24 June 2.30pm Film Screening & Gaelic Singing Workshop
Chloe Steele, UHI graduate and traditional Gaelic singer and piper from South Uist, will screen Bann nam Baghasdal, a short film documentary capturing the unique culture and lifestyle in two townships in South Uist, Scotland and Cape Breton, Nova Scotia. Following this, Chloe will teach a tradition Gaelic song. No prior experience is required!
24 June 3.30pm Screening of Land of Our Kin
Land of Our Kin is a reflection on community and building communities online, across island, rural and urban contexts during Covid, through the delivery of a creative brief commissioning new music to celebrate Community Land Scotland’s 10-year anniversary. Beginning the academic year in the thick of the pandemic, the group topped and tailed the calendar with blogs for the University’s research theme ‘The Edge’ – starting with considering what being part of community meant and how creativity would be employed to encourage collaboration within the widely spread cohort. Students collaborated to write and record a song ‘The Land of Our Kin’ and wrote the following blog capturing and reflecting on the process: The Edge: music, community & creativity – “The Edge”. The music was intended to be performed at Scottish Parliament, but unfortunately restrictions prevented this. However, such was the success of the final output, Community Land Scotland commissioned independent film maker Dave Tarvit to make a short film about this remarkable story which will be premiered during this online event to coincide with The Origin.
Ben Judd’s Stanley Picker Fellowship project The Origin reflects on Britain’s island status, both literal and metaphorical, and how islands shape the communities that live there. The Origin brings together the communities surrounding the Stanley Picker Gallery – from Kingston University students and academics to local networks, charities and residents – and asks them to imagine a classless, stateless, humane society based on common ownership. This collaborative project culminates this summer with an installation at the Gallery, a boat on the River Thames and a series of performances, workshops and events – a rehearsal for an alternative future.
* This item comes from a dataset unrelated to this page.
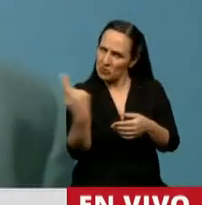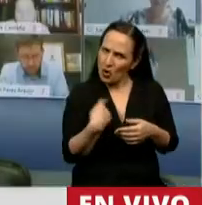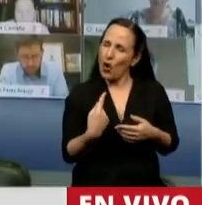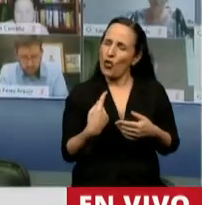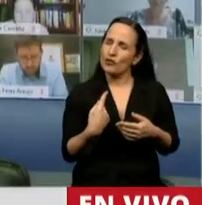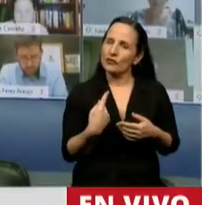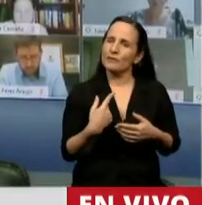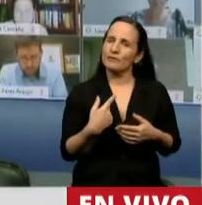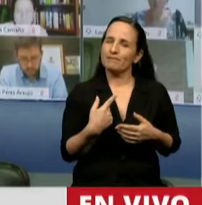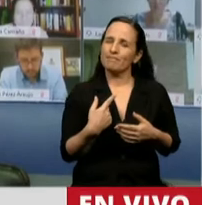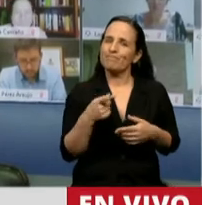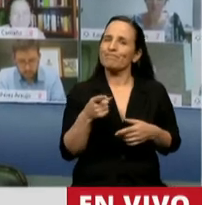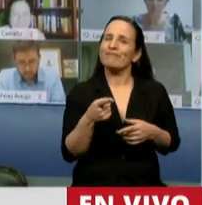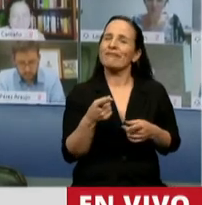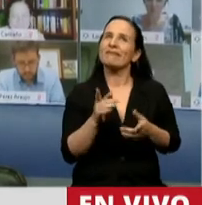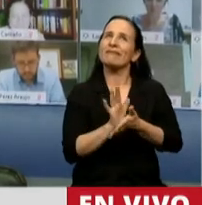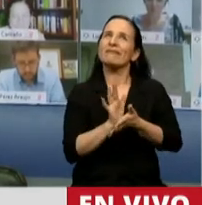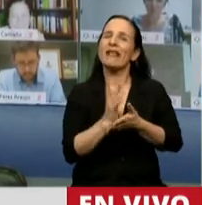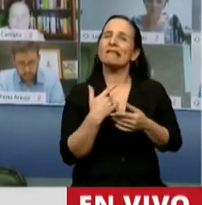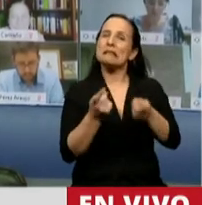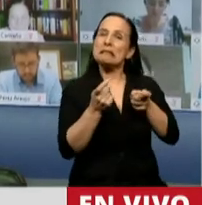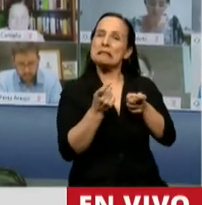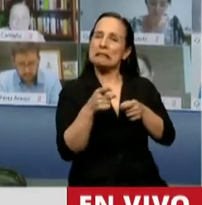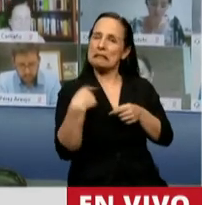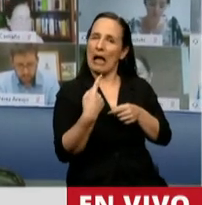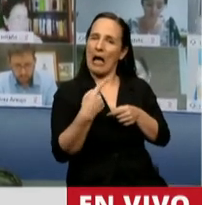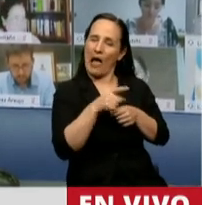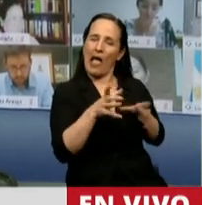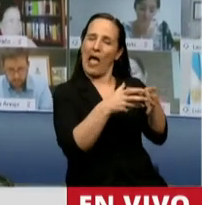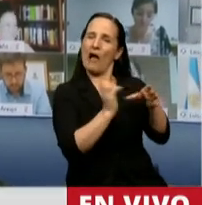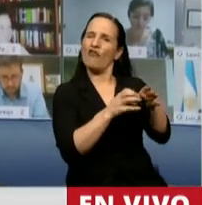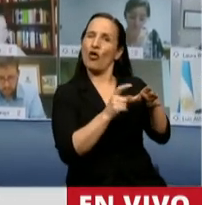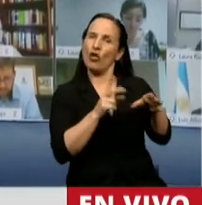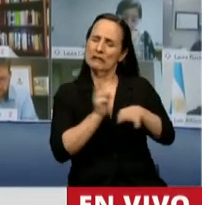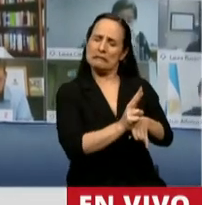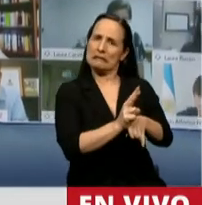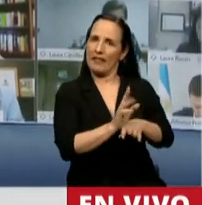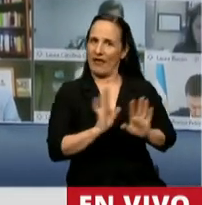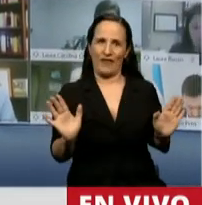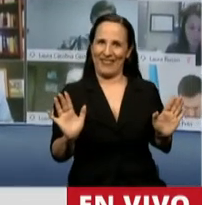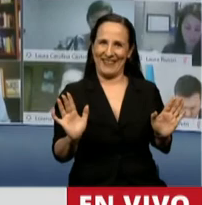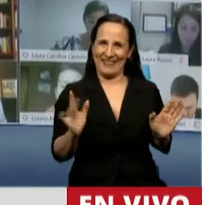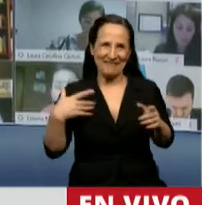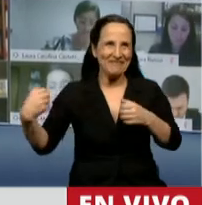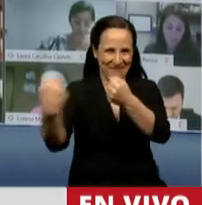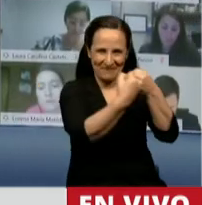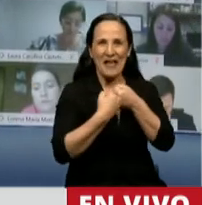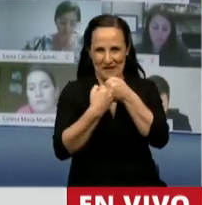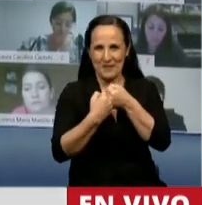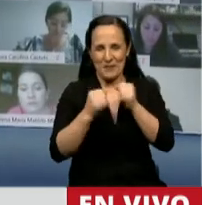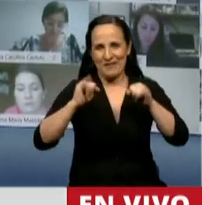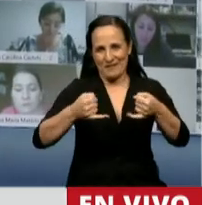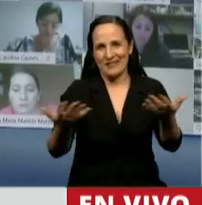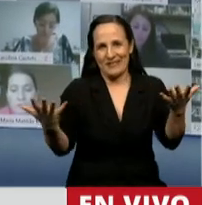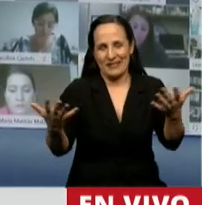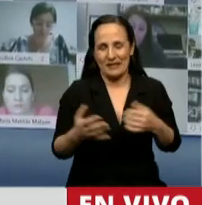esta necesidad de defender el Fondo de Garantía de Sustentabilidad. Y en función de eso yo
Stanley Picker Gallery at Kingston University is a public venue dedicated to the commissioning, production and presentation of innovative new practice across the fields of art, design and architecture. From its island location along the Hogsmill River, the Gallery generates an onsite, offsite and online programme of fellowships, exhibitions, projects and events that engages audiences within the University and the wider community, encourages the development of research excellence in the arts, and makes a significant contribution to the regional, national and international cultural environments. Stanley Picker Fellowships support contemporary art and design practitioners to create a significant body of new work as part of Kingston University’s wider research culture. Previous appointments include 2015 Turner Prize nominee Nicole Wermers, 2012 Turner Prize winner Elizabeth Price and London Design Medal recipients El Ultimo Grito. Our current Fellows are designers Onkar Kular and Yemi Awosile and artists Oreet Ashery and Simon Martin.